> **Tasks to carry out**:
1 – According to the vsetvl patch description, what is the new bitmap the patch adds called?
2 – Continue the vsetvl patch description from its final sentence.

> **Exercise text**:

+ + + + + + +

Hi,

Until now we didn't consider (pre-existing) uses of vsetvl's destination
registers when computing transparency for vsetvl LCM.  In rare instances,
this can lead to hoisting vsetvls beyond blocks that have uses on such
registers.

We already check transparency when hoisting but here LCM computes edge
insertion points.

For vsetvl a5,zero,e16,m1 in BB 65 we have the following, not
particularly uncommon, situation:

                BB 63
                 |  \
                 |   \
                 |    \
                 v     |
                BB 64  |
                 |     |
                 |    /
                 |   /
                 | /
                 v
                BB 65

BB 64 uses a5, so is not transparent with respect to the vsetvl.
BB 63 -> BB 65 is an edge LCM computes as earliest.
But we're not inserting the vsetvl on just that edge like in regular LCM
where we could have a new block along that edge but instead insert it at
the end of BB 63.  At that point, though, the other outgoing edges and
successor blocks have to be considered as well.

The patch is two-fold.  It adds a new bitmap m_reg_use_loc that keeps
track of uses of vsetvl destinations, rather than just new definitions
and adds them to the transparency bitmap.  This correct LCM's
computations with respect to uses.  Then, as described above, it
prevents hoisting into the target block (BB 63) if the vsetvl's
destination register is used outside of vsetvls in any other
successor (BB 64).

In regular, non-speculating LCM we would be able to just check ANTOUT but
as we are hoisting speculatively this won't work.  We don't require all
successors to have a vsetvl in order to hoist it to a block.

+ + + + + + +

> **Information supplied**:
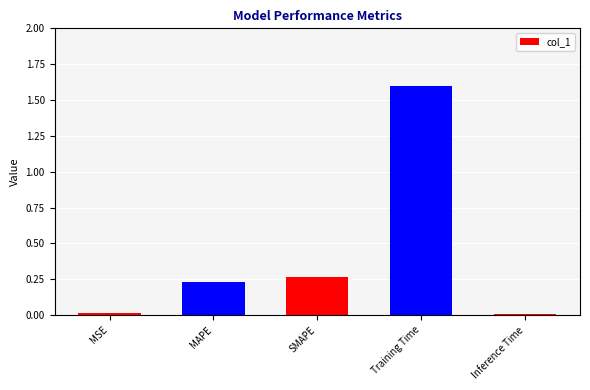

What is the difference between the maximum and minimum values?

1.6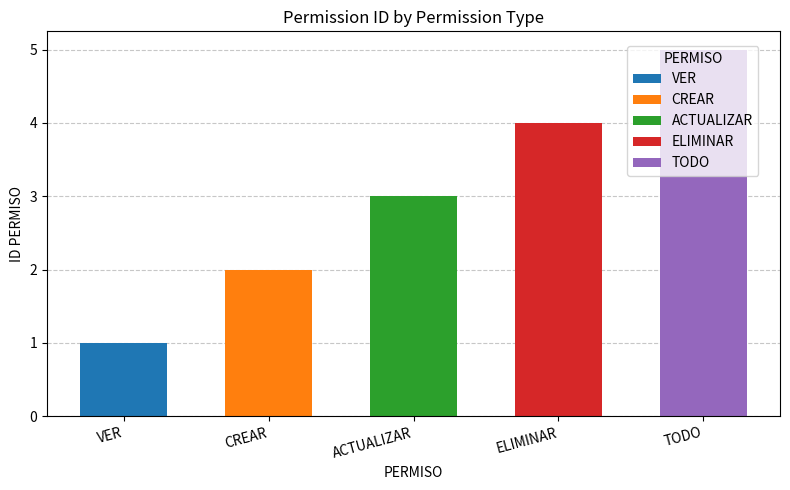

Reading left to right, extract all data points from this chart.

VER=1	CREAR=2	ACTUALIZAR=3	ELIMINAR=4	TODO=5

+ + + + + + +

> **Exercise responses**:
1 – m_reg_use_loc

2 –
Therefore the patch computes reaching definitions for all vsetvl's
destination registers up to their AVL uses.  Knowing a block's live-in
and the reaching definitions we can deduce that a use must be non-vsetvl
and prone to clobbering.

Regtested on rv64gcv_zvl512b.  I haven't yet timed a wrf build, which, due to 
its large basic blocks, is a good stress-test for the pass and its runtime.
Will do so tomorrow and report back.

Regards
 Robin

        PR target/122448

gcc/ChangeLog:

        * config/riscv/riscv-vsetvl.cc (compute_reaching_defintion):
        Rename...
        (compute_reaching_definition): ...To this.
        (pre_vsetvl::compute_vsetvl_def_data):  Compute reaching
        definitions for vsetvl VL -> vsetvl AVL.
        (pre_vsetvl::compute_transparent): Include VL uses.
        (pre_vsetvl::fuse_local_vsetvl_info): Initialize m_reg_use_loc.
        (pre_vsetvl::earliest_fuse_vsetvl_info): Don't hoist if any
        successor would use VL.

gcc/testsuite/ChangeLog:

        * g++.target/riscv/rvv/base/pr122448.C: New test.
---
 gcc/config/riscv/riscv-vsetvl.cc              | 142 ++++++++++++++++--
 .../g++.target/riscv/rvv/base/pr122448.C      |  43 ++++++
 2 files changed, 172 insertions(+), 13 deletions(-)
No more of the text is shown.